Tunisia. rivolta a Kasserine, rischio intervento Isis

Le proteste a Kasserine
Le proteste a Kasserine

TUNISIA, TUNISI – Torna ad accendersi la protesta sociale in Tunisia a pochi giorni dalla celebrazione del 5/o anniversario della cacciata di Zine al Abidine Ben Alì, il presidente costretto a fuggire nel gennaio 2011 in seguito alla cosiddetta rivoluzione dei gelsomini.

A dare fuoco alle polveri, nella regione di Kasserine al confine con l’Algeria, è stata sabato scorso la morte di un giovane disoccupato, Ridha Yahyaoui, fulminato su un pilone dell’alta tensione da dove minacciava di buttarsi perchè il suo nome non rientrava più nella lista dei nuovi assunti dal dipartimento regionale dell’Istruzione.

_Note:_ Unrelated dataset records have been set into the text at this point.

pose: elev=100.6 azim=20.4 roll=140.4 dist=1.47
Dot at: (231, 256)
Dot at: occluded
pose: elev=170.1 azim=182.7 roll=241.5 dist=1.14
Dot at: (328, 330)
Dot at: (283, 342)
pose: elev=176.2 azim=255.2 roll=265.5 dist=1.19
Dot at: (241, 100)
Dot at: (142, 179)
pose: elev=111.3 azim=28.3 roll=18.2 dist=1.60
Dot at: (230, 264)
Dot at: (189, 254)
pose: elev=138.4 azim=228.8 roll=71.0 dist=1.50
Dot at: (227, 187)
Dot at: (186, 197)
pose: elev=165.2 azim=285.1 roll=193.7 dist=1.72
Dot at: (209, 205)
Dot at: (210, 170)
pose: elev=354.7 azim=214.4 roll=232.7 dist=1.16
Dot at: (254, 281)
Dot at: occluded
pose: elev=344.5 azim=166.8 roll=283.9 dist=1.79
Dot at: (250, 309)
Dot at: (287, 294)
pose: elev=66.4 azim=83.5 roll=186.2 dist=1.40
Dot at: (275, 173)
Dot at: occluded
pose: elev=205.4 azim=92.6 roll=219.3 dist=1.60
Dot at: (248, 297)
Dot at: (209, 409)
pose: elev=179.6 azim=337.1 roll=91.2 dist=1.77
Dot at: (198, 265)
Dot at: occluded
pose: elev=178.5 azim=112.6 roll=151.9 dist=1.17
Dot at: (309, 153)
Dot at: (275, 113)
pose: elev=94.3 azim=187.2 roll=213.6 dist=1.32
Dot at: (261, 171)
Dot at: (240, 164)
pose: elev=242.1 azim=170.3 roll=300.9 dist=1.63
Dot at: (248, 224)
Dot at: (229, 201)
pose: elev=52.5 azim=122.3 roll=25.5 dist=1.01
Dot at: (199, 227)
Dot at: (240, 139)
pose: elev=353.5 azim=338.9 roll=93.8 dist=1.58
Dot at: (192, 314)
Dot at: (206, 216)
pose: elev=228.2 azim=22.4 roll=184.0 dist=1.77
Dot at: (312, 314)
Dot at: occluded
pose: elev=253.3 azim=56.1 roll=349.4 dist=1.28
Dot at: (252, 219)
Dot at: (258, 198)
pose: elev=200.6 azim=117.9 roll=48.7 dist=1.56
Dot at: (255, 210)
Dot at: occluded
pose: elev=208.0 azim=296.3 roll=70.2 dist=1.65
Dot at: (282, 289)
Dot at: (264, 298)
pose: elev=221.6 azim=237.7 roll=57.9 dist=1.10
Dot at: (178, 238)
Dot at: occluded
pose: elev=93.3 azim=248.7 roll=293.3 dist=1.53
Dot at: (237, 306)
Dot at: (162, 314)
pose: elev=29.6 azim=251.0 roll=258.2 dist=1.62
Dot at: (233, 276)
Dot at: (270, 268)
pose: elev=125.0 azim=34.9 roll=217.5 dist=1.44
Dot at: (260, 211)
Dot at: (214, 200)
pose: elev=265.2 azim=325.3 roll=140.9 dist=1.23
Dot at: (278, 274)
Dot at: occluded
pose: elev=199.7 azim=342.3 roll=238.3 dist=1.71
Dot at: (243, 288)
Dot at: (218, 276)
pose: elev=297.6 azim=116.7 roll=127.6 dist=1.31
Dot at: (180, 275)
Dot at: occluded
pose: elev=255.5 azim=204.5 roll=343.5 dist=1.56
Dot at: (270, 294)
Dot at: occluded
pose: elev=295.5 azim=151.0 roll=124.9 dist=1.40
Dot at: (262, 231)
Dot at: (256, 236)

Mercoledi nuovi disordini hanno costretto scuole e licei a chiudere i battenti in città, mentre i manifestanti sono arrivati a due passi dalla sede del governatorato. Qui anche nei giorni scorsi si erano radunati centinaia di giovani per rivendicare il diritto al lavoro. Da ieri sono cominciati gli scontri: lancio di pietre da una parte, lacrimogeni dall’altra. In serata il ministero dell’Interno ha dichiarato il coprifuoco dalle 18 alle 5 del mattino. E il governatore di Kasserine ha affermato a radio Jawhara FM che alcuni agitatori professionisti si sono infiltrati tra i manifestanti.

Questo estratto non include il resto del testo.